Al you can tell your a seasoned smoker :biggrin:

"I just always have a bunch of appetizers & a fridge full of beer!"  Thumbs Up


----------



## slipaway (Aug 13, 2017)

TripleQ,

I never have wrapped while it was on the smoke. This time I did just to see if I could help it through (what I think was) a second stall.

Normally once I hit 165 IT in the thickest part I take it off and  let it rest on a cookie rack (over tin foil) in the house. Once it is cool I wrap in plastic wrap and put in fridge overnight. Not necessarily looking for "air tight", but more so that any juices don't drip in the fridge and it cools completely before I  slice.

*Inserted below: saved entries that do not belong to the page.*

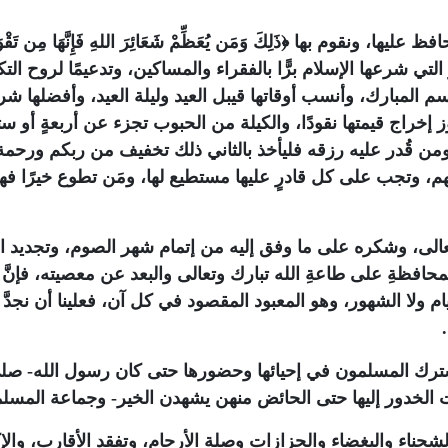
ا، ونقوم بها ﴿ذَلِكَ وَمَن يُعَظِّمْ شَعَائِرَ اللهِ فَإِنَّهَا مِن تَقْ
ه زكاة الفطر التي شرعها الإسلام برًّا بالفقراء والمساكين، وتدعيمًا لروح ال
سم المبارك، وأنسب أوقاتها قيبل العيد وليلة العيد، وأفضلها شرع
 إخراج قيمتها نقودًا، والكيلة من الحبوب تجزء عن أربعةٍ أو ست
ومن قُدر عليه رزقه فليأخذ بالثاني ذلك تخفيف من ربكم ورحمة
م، وتجب على كل قادرٍ عليها مستطيع لها، ومَن تطوع خيرًا فه
وتعالى، وشكره على ما وفق إليه من إتمام شهر الصوم، وتجديد ال
محافظةِ على طاعةِ الله تبارك وتعالى والبعد عن معصيته، فإنَّ ا
أيام ولا الشهور، وهو المعبود المقصود في كل آن، فعلينا أن نجدَّ
ترك المسلمون في إحيائها وحضورها حتى كان رسول الله- صلى
ت الخدور إليها حتى الحائض منهن يشهدن الخير- وجماعة المسلم
لشحناء والبغضاء والحزازات وصلة الأرحام، وتفقد الأقارب، والإك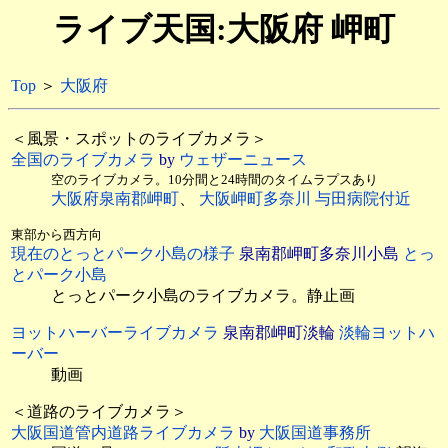
ライブ天国:大阪府 岬町
Top
＞
大阪府
＜風景・スポットのライブカメラ＞
全国のライブカメラ
by
ウェザーニュース
空のライブカメラ。10分間と24時間のタイムラプスあり
大阪府泉南郡岬町
、
大阪岬町多奈川 与田病院付近
東部から西方向
現在のとっとパーク小島の様子
泉南郡岬町多奈川小島
とっ
とパーク小島
とっとパーク小島のライブカメラ。静止画
ヨットハーバーライブカメラ
泉南郡岬町淡輪
淡輪ヨットハ
ーバー
動画
＜道路のライブカメラ＞
大阪国道管内道路ライブカメラ
by
大阪国道事務所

Makes slicing a  lot easier the next day.

Good  luck with yours -


----------



## pit 4 brains (Aug 16, 2017)

Murphy was smoking long before anyone... He was an optimist by saying that what can go wrong will go wrong..

Best thing I learned when "entertaining" or even planning the family meal, is get it done ahead of time and pack it away in the ice chest with the towel or just crock pot it to keep it warm. It's darn near impossible to have a so called dinner time then pull meat out of the smoker, let it rest, pull, slice, etc. at the same time. In my experience, everyone will want to help but they won't have a clue what to do so you end up shredding yourself trying to choreograph your own kitchen..


----------



## bbqluvtoo (Aug 17, 2017)

AMEN - TRUTH


----------



## Rings Я Us (Aug 17, 2017)

The cooler and the oven might be a close 2nd & 3rd in importance for your smoking tools [emoji]128521[/emoji]


----------